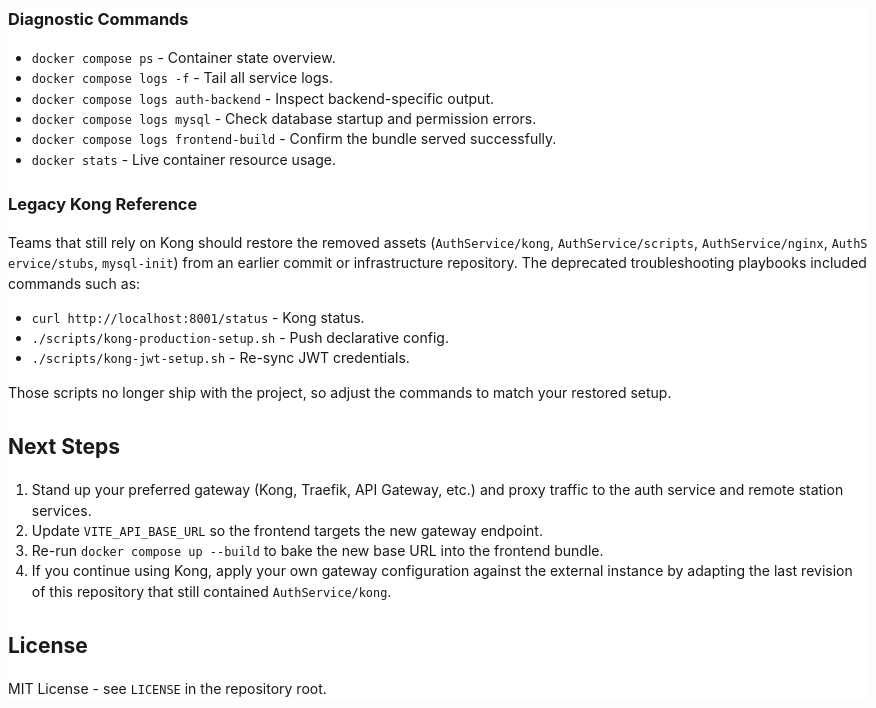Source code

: ### Diagnostic Commands

- `docker compose ps` - Container state overview.
- `docker compose logs -f` - Tail all service logs.
- `docker compose logs auth-backend` - Inspect backend-specific output.
- `docker compose logs mysql` - Check database startup and permission errors.
- `docker compose logs frontend-build` - Confirm the bundle served successfully.
- `docker stats` - Live container resource usage.

### Legacy Kong Reference

Teams that still rely on Kong should restore the removed assets (`AuthService/kong`, `AuthService/scripts`, `AuthService/nginx`, `AuthService/stubs`, `mysql-init`) from an earlier commit or infrastructure repository. The deprecated troubleshooting playbooks included commands such as:

- `curl http://localhost:8001/status` - Kong status.
- `./scripts/kong-production-setup.sh` - Push declarative config.
- `./scripts/kong-jwt-setup.sh` - Re-sync JWT credentials.

Those scripts no longer ship with the project, so adjust the commands to match your restored setup.

## Next Steps

1. Stand up your preferred gateway (Kong, Traefik, API Gateway, etc.) and proxy traffic to the auth service and remote station services.
2. Update `VITE_API_BASE_URL` so the frontend targets the new gateway endpoint.
3. Re-run `docker compose up --build` to bake the new base URL into the frontend bundle.
4. If you continue using Kong, apply your own gateway configuration against the external instance by adapting the last revision of this repository that still contained `AuthService/kong`.

## License

MIT License - see `LICENSE` in the repository root.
● ● ● ● ● ● ●
• Task objective
Pictures are to be left out; otherwise, retype exactly the lines from the first line of the data through the line containing "Inspect backend-specific output.".

• Answer
Source code

: ### Diagnostic Commands

- `docker compose ps` - Container state overview.
- `docker compose logs -f` - Tail all service logs.
- `docker compose logs auth-backend` - Inspect backend-specific output.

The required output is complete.